Christian Chatelanat
Écrit par Christian Chatelanat
3 juin 2026 · Lecture 3 min
Personne assise près d'une fenêtre, les yeux fermés, en train de respirer calmement

Une séance dure une heure et se termine. Entre deux rendez-vous, il faut bien que quelque chose continue de travailler. C'est le rôle de la cohérence cardiaque : un exercice de respiration si simple qu'on n'a aucune excuse pour ne pas le faire, et suffisamment mesurable pour qu'on sente la différence en quelques jours.

Le cœur ne bat jamais régulièrement

Contrairement à ce que suggère un métronome, un cœur en bonne santé ne bat pas à intervalles fixes. Il accélère légèrement à l'inspiration et ralentit à l'expiration. Cette variabilité est un bon signe : elle montre que les deux branches du système nerveux autonome — celle qui active, celle qui apaise — se répondent encore.

Sous stress prolongé, cette conversation s'appauvrit. Le rythme se rigidifie, comme une articulation qui perd de l'amplitude. On peut la relancer de l'extérieur, en imposant au souffle un rythme que le cœur finit par épouser.

Le rythme, et rien d'autre

Cinq secondes pour inspirer, cinq secondes pour expirer. Six cycles par minute, pendant cinq minutes. C'est tout, et il n'y a rien à ajouter : ni blocage du souffle, ni visualisation, ni posture particulière. Assis, dos droit, en respirant par le nez plutôt que par la bouche.

Le rythme compte davantage que l'amplitude. Une respiration trop profonde donne le vertige et fait abandonner au bout de deux minutes ; une respiration moyenne, tenue régulièrement, fait tout le travail. Si compter dérange, n'importe quel guide visuel ou sonore fait l'affaire.
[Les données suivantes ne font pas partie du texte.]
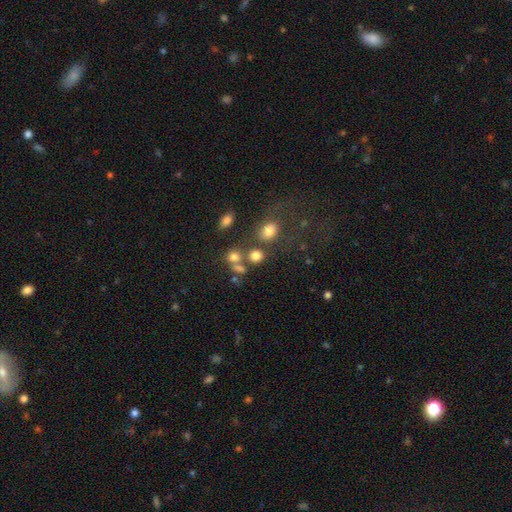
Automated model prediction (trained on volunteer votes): smooth 76%, star or artifact 15%, featured or disk 9%. Down the decision tree: how rounded — round (71%); merging — none (57%).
Trois fois par jour, plutôt qu'une fois longtemps

L'effet d'une session dure quelques heures, puis s'estompe. C'est pourquoi je conseille trois moments courts plutôt qu'une longue séance : au réveil, avant le repas de midi, en fin d'après-midi. Les deux premiers sont les plus rentables — le matin donne le ton de la journée, celui de midi coupe l'accumulation.

La régularité prime sur la durée. Cinq minutes tous les jours pendant trois semaines valent bien mieux qu'une demi-heure le dimanche.

Ce qu'on peut en attendre

Une pression qui redescend d'un cran, un sommeil qui se pose plus vite, une réactivité moindre aux contrariétés ordinaires. Rien de spectaculaire, et c'est bien ainsi : l'exercice ne cherche pas à produire un état, il rend au corps un peu de son amplitude.

Ce n'est ni un traitement, ni un substitut à un suivi médical. En cas de troubles cardiaques, respiratoires ou de crises d'angoisse importantes, demandez l'avis de votre médecin avant de vous lancer — et arrêtez si l'exercice vous met mal à l'aise.